On Mon, 1 Jan 2001, Ludwik Kowalski wrote:

Suppose the positive charge Q is point-like while the negative
charge Q is a cubical cloud.

...

b) Suppose the proton was pulled from its equilibrium
position by a distance x. How does the attractive force
(between +Q and -Q) depend on the distance x? My answer
is F=-8*k*rho*Q*x (in SI units), where rho is the charge
density in the cubical cloud (rho = magnitude of Q divided
by the volume, L^3) and k=9e9. I know it is not prudent to
post something without waiting another day or two. But I
can not resist; after all it is the first day of a new year.
Please correct me, if necessary.

Ludwik,

This can't be correct. The answer will surely depend on the
direction of the displacement and the necessary integrations will
result in ugly looking analytical expressions if they can be
performed at all.

Your cubical charge distribution is artificial and, in fact,
*creates* these needless mathematical difficulties. It isn't hard
to show that the potential energy of a point charge Q a distance r
< R from the center of a (more realistic) uniform spherical charge
distribution of total charge -Q and radius R is

U = - (k*Q^2/2*R)[3-(r/R)^2]

and that the restoring force is

F = -dU/dr = -(k*Q^2/R^3)*r

As Leigh noted yesterday, this result is closely related to the
interesting (if unrealistic result) that a particle dropped into a
straight frictionless tunnel through a uniformly dense planet
executes SHM with a period identical to that of low altitude
orbiting satellite.

c) Suppose a uniform electric field E is applied along the
x direction. Find the new equilibrium position, X.

Balance of forces gives

X = (R^3/k*Q)*E

a result that could be obtained purely from dimensional analysis.

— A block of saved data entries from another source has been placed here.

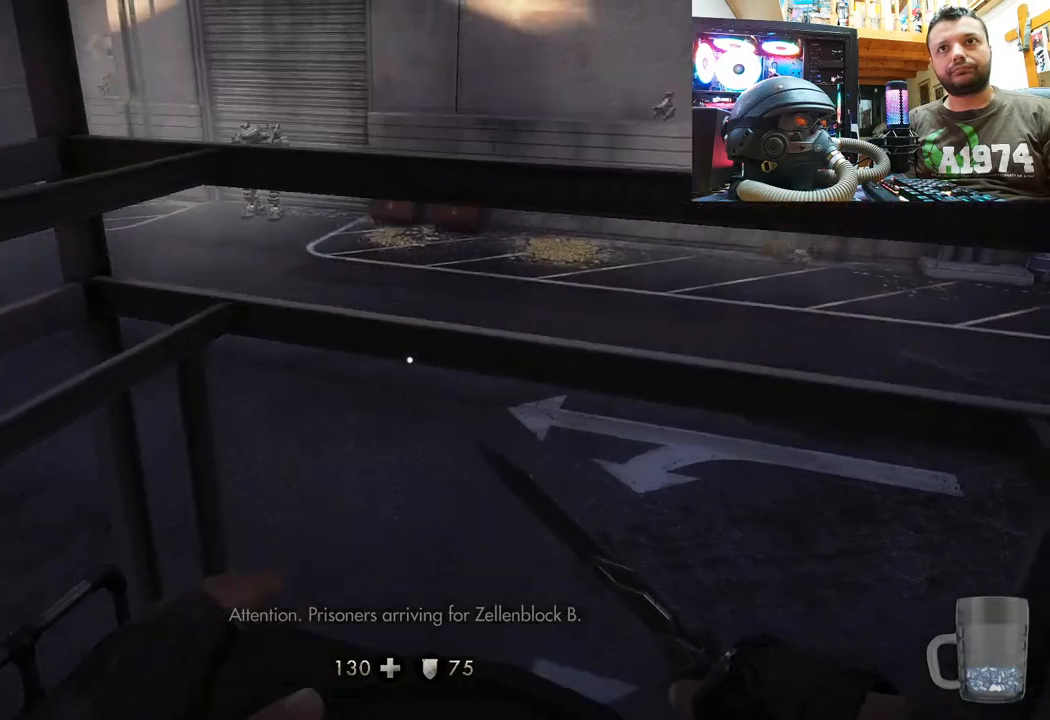
{"buttons": [], "left_stick": "up", "right_stick": "right", "events": [[17, "CROSS", "up"], [67, "left_stick", "up"], [467, "right_stick", "right"]]}
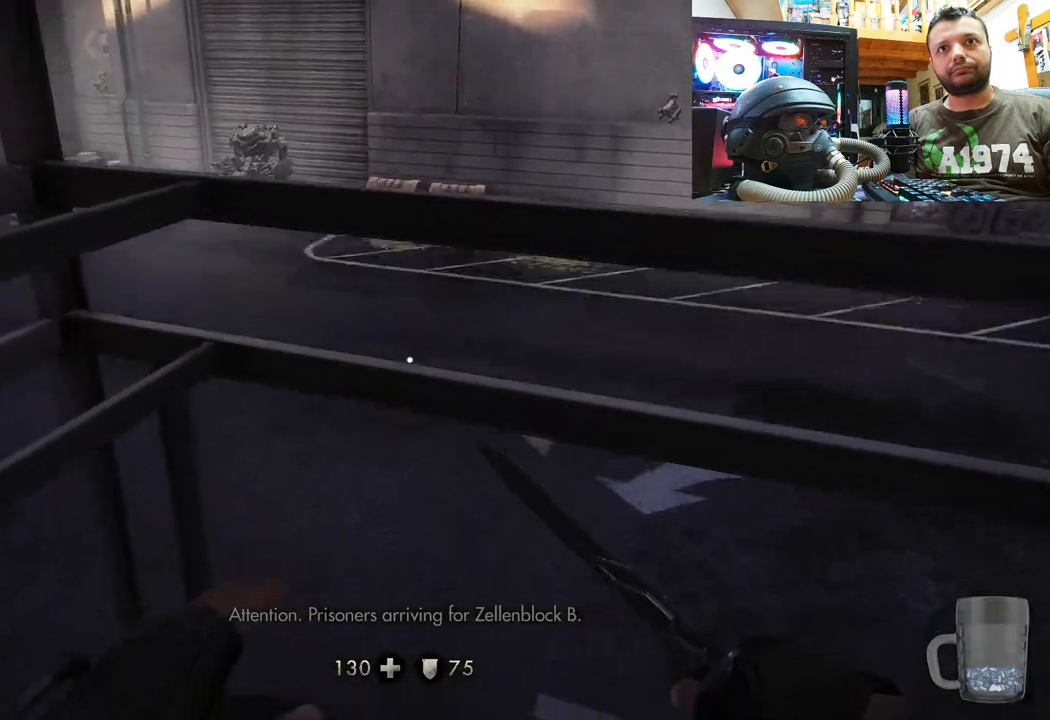
{"buttons": [], "left_stick": "center", "right_stick": "center", "events": [[117, "left_stick", "center"], [133, "right_stick", "center"], [267, "CIRCLE", "down"], [400, "CIRCLE", "up"]]}
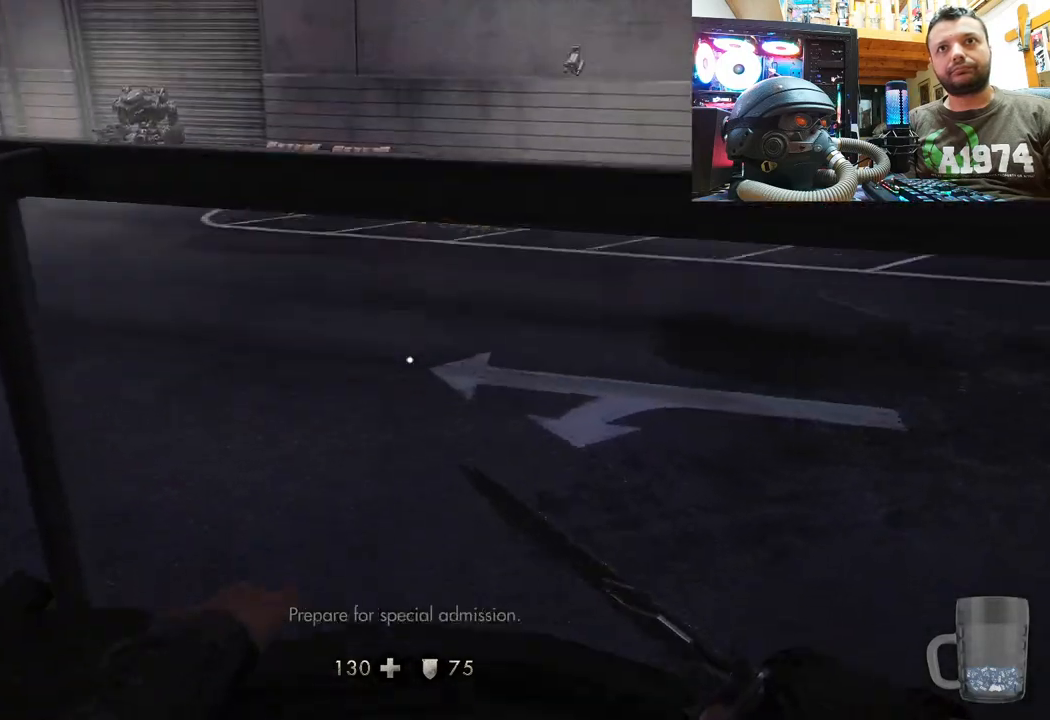
{"buttons": [], "left_stick": "center", "right_stick": "center", "events": [[150, "right_stick", "right"], [200, "left_stick", "up"], [250, "right_stick", "up-right"], [467, "left_stick", "center"], [500, "right_stick", "center"]]}
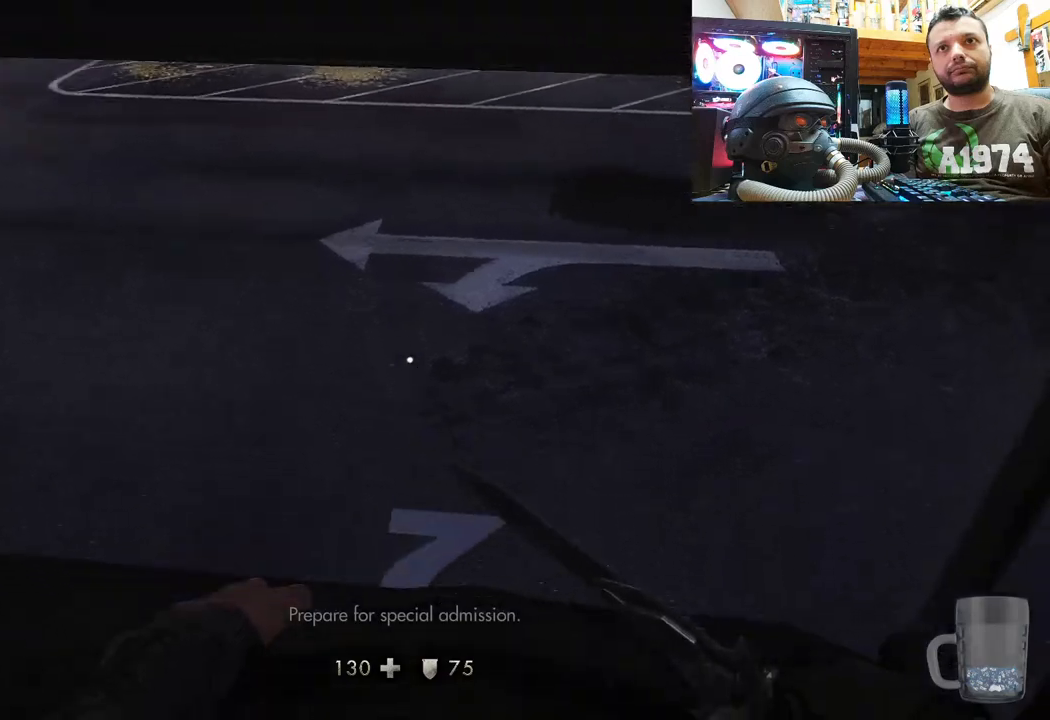
{"buttons": [], "left_stick": "center", "right_stick": "center", "events": [[217, "SELECT", "down"], [383, "SELECT", "up"]]}
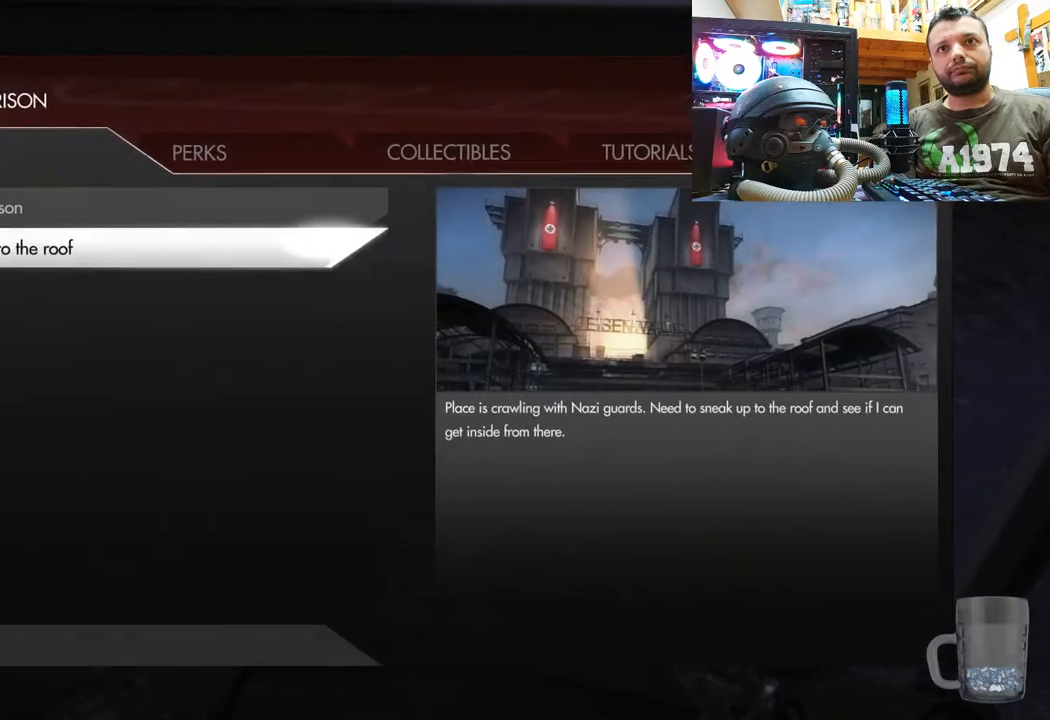
{"buttons": [], "left_stick": "center", "right_stick": "center", "events": [[283, "CIRCLE", "down"], [400, "CIRCLE", "up"]]}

Here is my way of reasoning:

-->Draw a square representing a cubical cloud (of size L)
with the proton at the center. Draw an identical square
below. This time the charge +Q is at a distance x (for
example, on the right from the center). The cube can now
be subdivided into three vertical layers.

--> The right layer whose thickness is 0.5*L-x, the
left layer whose thickness is 2*x and the central layer.
The force on the +Q from the right layer and the force on
on it from central layer cancel each other.

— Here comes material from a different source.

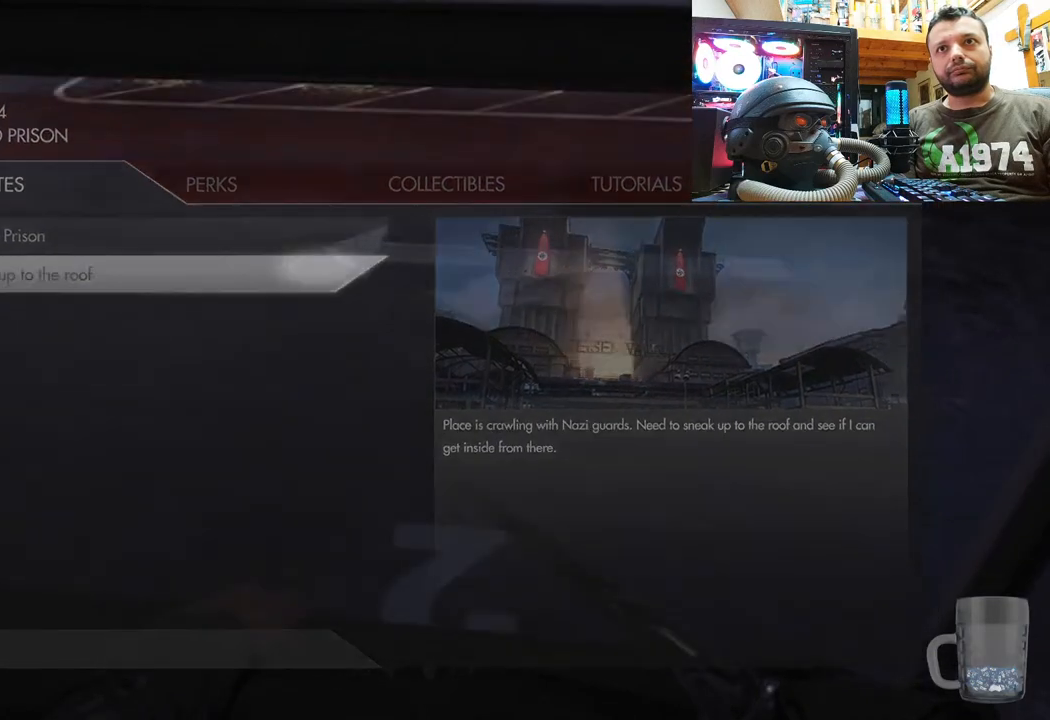
{"buttons": [], "left_stick": "center", "right_stick": "center", "events": [[67, "DPAD_DOWN", "down"], [217, "DPAD_DOWN", "up"]]}
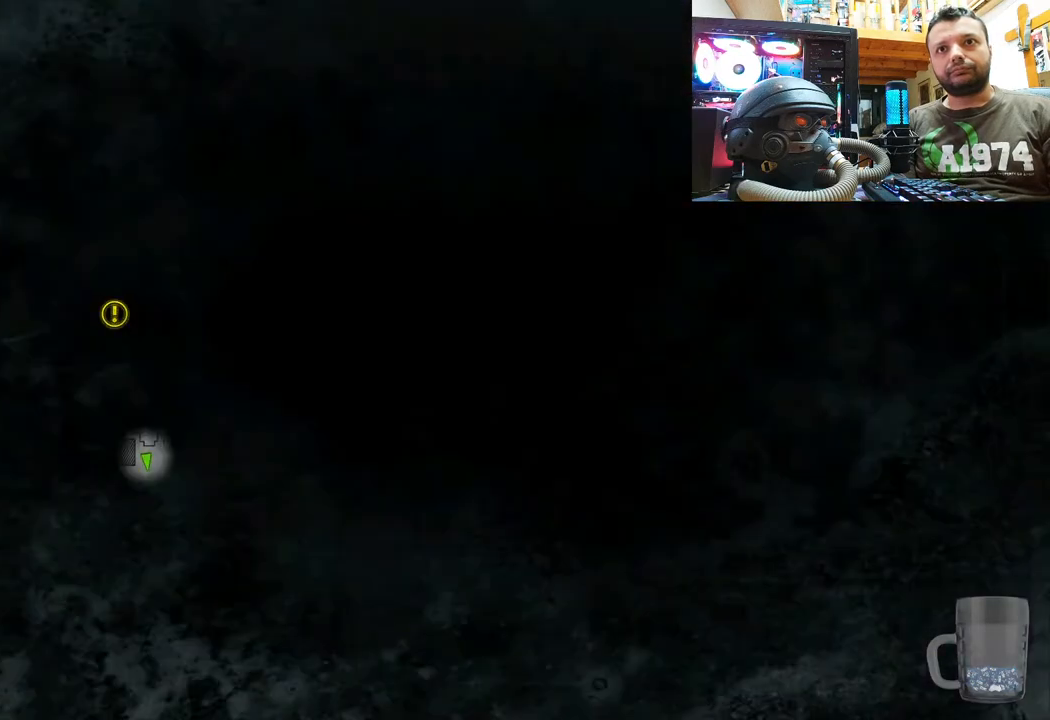
{"buttons": [], "left_stick": "center", "right_stick": "center", "events": []}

-->The net force of the +Q is thus equal to the force from
the leftmost layer. The distance d between the center of
that layer and +Q is 0.5*L, for any x (as long as +Q is inside
the cube). According to Coulomb's Law that net force is

F = -k*Q*q/(0.5*L)^2 = -4*k*Q*q/L^2 (L = constant !)

Here is the source of your error: You are treating the leftmost
layer as a point charge.

where q is the net charge in the left layer. The volume of
the left layer is L*L*2*x and its net q is q=2*L^2*x*rho.

--> Therefore, F=-(8*k*Q*rho)*x, is directly proportional
to x. So much for the dependence of the restoring force on
the distance x.

--> Now what happens when the electric field E is applied
along the x axis? The force on proton is now Q*E while the
force on the cube is -Q*E. The center of +Q will be separated
from the center of the cube up to the distance X at which the
magnitude of the restoring force is Q*E. Right?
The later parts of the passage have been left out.